> **Saved data entries**:
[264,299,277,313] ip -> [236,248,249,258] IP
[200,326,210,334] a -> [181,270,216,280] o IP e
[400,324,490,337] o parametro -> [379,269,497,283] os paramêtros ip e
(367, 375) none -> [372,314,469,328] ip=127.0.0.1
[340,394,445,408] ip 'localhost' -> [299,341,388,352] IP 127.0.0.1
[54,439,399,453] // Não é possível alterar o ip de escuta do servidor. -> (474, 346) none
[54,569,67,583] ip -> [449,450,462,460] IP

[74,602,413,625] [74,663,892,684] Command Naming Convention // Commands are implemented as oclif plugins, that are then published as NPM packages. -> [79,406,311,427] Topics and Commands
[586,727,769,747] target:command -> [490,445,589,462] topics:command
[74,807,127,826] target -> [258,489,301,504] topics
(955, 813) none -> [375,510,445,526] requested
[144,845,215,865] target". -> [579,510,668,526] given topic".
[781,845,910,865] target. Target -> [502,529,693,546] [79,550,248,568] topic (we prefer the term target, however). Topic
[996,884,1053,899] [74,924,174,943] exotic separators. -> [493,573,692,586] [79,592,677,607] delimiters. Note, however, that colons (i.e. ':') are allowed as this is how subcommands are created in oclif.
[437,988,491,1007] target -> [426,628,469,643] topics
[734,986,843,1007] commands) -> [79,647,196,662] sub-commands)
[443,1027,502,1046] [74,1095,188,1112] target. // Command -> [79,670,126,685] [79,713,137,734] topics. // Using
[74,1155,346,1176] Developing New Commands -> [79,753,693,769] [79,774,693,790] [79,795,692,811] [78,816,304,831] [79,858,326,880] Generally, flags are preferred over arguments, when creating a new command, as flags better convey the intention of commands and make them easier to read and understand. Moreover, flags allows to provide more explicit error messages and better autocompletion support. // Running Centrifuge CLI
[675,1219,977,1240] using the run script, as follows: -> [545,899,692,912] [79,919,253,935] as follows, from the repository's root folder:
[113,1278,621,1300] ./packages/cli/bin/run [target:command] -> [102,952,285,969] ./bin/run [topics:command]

> **How to complete this task**:
Return every line from the entries above that includes the word "oclif".

> **Answer to this problem**:
[74,602,413,625] [74,663,892,684] Command Naming Convention // Commands are implemented as oclif plugins, that are then published as NPM packages. -> [79,406,311,427] Topics and Commands
[996,884,1053,899] [74,924,174,943] exotic separators. -> [493,573,692,586] [79,592,677,607] delimiters. Note, however, that colons (i.e. ':') are allowed as this is how subcommands are created in oclif.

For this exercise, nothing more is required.